I here warn the reader that I speak of a government which implicitly follows the real desires of a people, and not of a government which simply commands in its name. Nothing is so irresistible as a tyrannical power commanding in the name of the people, because, whilst it exercises that moral influence which belongs to the decision of the majority, it acts at the same time with the promptitude and the tenacity of a single man.
It is difficult to say what degree of exertion a democratic government may be capable of making a crisis in the history of the nation. But no great democratic republic has hitherto existed in the world. To style the oligarchy which ruled over France in 1793 by that name would be to offer an insult to the republican form of government.
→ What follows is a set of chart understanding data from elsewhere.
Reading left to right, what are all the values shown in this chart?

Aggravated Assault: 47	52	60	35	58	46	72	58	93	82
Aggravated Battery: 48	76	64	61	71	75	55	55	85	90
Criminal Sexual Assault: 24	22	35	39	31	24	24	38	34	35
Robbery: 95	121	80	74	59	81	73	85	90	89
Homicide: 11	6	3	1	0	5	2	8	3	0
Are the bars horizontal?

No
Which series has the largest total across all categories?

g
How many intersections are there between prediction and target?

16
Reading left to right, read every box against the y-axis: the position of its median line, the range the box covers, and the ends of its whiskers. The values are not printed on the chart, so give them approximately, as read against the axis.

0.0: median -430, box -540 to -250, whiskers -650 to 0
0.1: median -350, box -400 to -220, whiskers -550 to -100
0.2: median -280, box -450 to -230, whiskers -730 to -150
The United States afford the first example of the kind.
The American Union has now subsisted for half a century, in the course of which time its existence has only once been attacked, namely, during the War of Independence. At the commencement of that long war, various occurrences took place which betokened an extraordinary zeal for the service of the country. But as the contest was prolonged, symptoms of private egotism began to show themselves. No money was poured into the public treasury; few recruits could be raised to join the army; the people wished to acquire independence, but was very ill-disposed to undergo the privations by which alone it could be obtained. "Tax laws," says Hamilton in the Federalist" (No. 12), "have in vain been multiplied; new methods to enforce the collection have in vain been tried; the public expectation has been uniformly disappointed and the treasuries of the States have remained empty. The popular system of administration inherent in the nature of popular government, coinciding with the real scarcity of money incident to a languid and mutilated state of trade, has hitherto defeated every experiment for extensive collections, and has at length taught the different legislatures the folly of attempting them."
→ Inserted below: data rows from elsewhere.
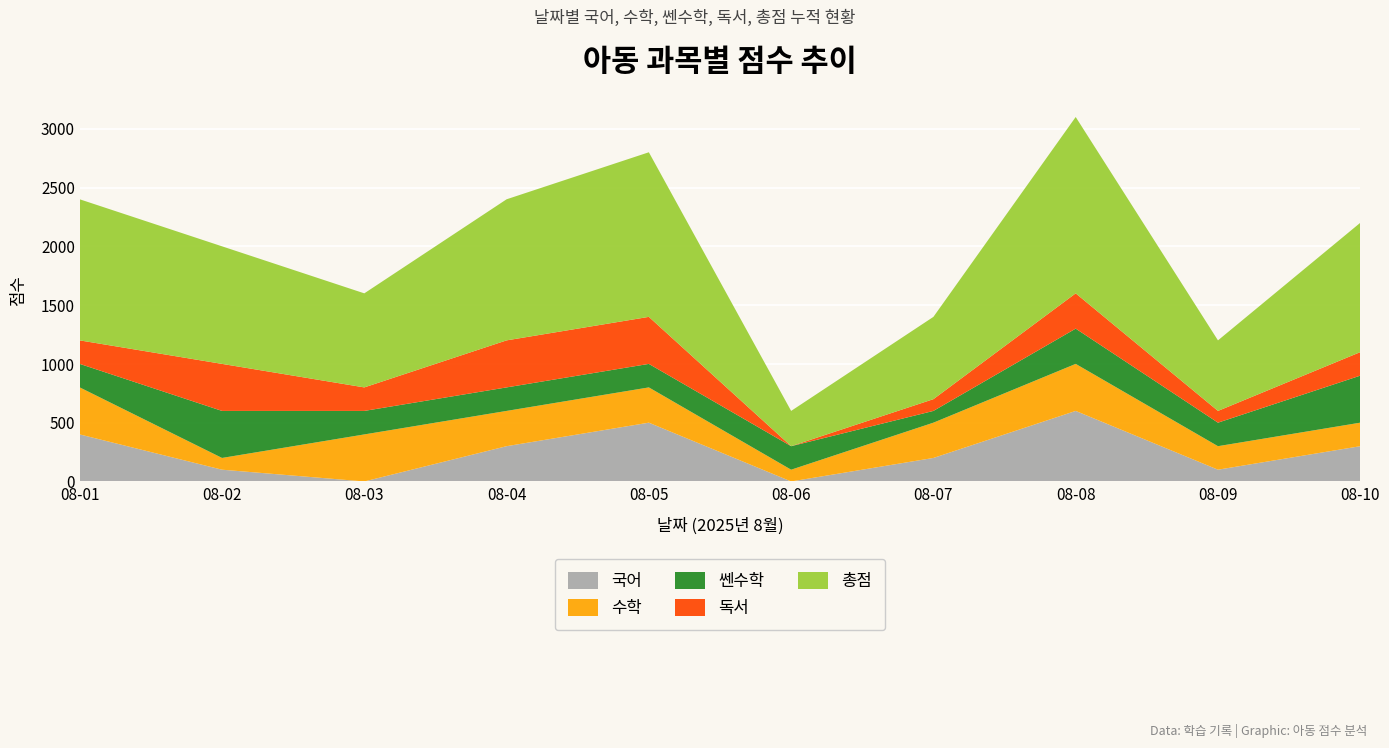

Reading right to left, list all the values displayed in this chart.

국어: 08-10=300	08-09=100	08-08=600	08-07=200	08-06=0	08-05=500	08-04=300	08-03=0	08-02=100	08-01=400
수학: 08-10=200	08-09=200	08-08=400	08-07=300	08-06=100	08-05=300	08-04=300	08-03=400	08-02=100	08-01=400
쎈수학: 08-10=400	08-09=200	08-08=300	08-07=100	08-06=200	08-05=200	08-04=200	08-03=200	08-02=400	08-01=200
독서: 08-10=200	08-09=100	08-08=300	08-07=100	08-06=0	08-05=400	08-04=400	08-03=200	08-02=400	08-01=200
총점: 08-10=1100	08-09=600	08-08=1500	08-07=700	08-06=300	08-05=1400	08-04=1200	08-03=800	08-02=1000	08-01=1200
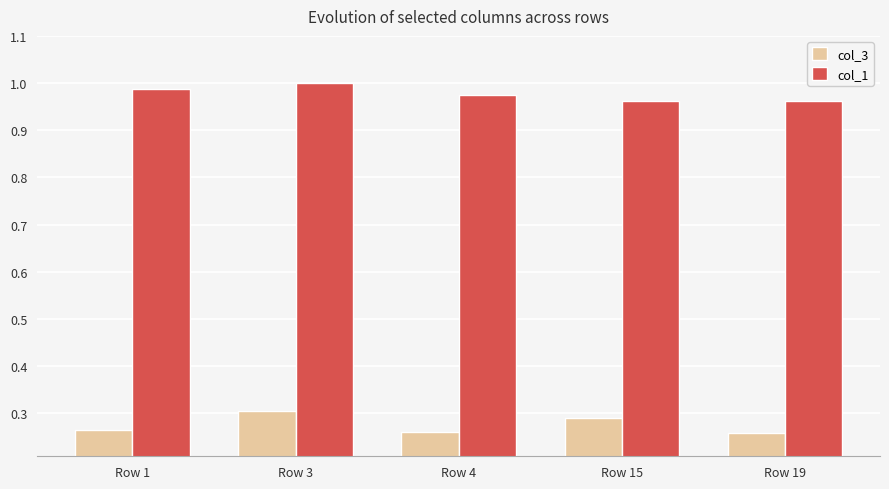

Which series has the largest total across all categories?

col_1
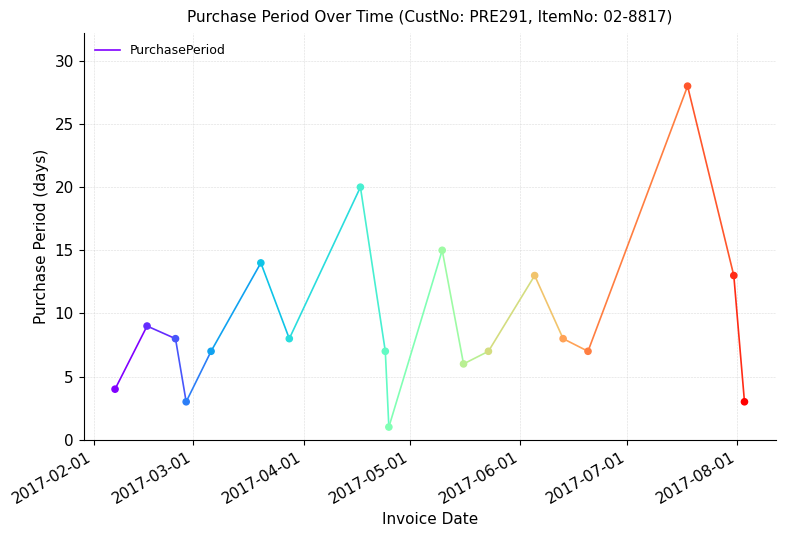

What is the range of Y values (max minus min)?

27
The United States have not had any serious war to carry on ever since that period. In order, therefore, to appreciate the sacrifices which democratic nations may impose upon themselves, we must wait until the American people is obliged to put half its entire income at the disposal of the Government, as was done by the English; or until it sends forth a twentieth part of its population to the field of battle, as was done by France.
In America the use of conscription is unknown, and men are induced to enlist by bounties. The notions and habits of the people of the United States are so
opposed to compulsory enlistment that I do not imagine it can ever be sanctioned by the laws. What is termed the conscription in France is assuredly the heaviest tax upon the population of that country; yet how could a great continental war be carried on without it? The Americans have not adopted the British impressment of seamen, and they have nothing which corresponds to the French system of maritime conscription; the navy, as well as the merchant service, is supplied by voluntary service. But it is not easy to conceive how a people can sustain a great maritime war without having recourse to one or the other of these two systems. Indeed, the Union, which has fought with some honor upon the seas, has never possessed a very numerous fleet, and the equipment of the small number of American vessels has always been excessively expensive.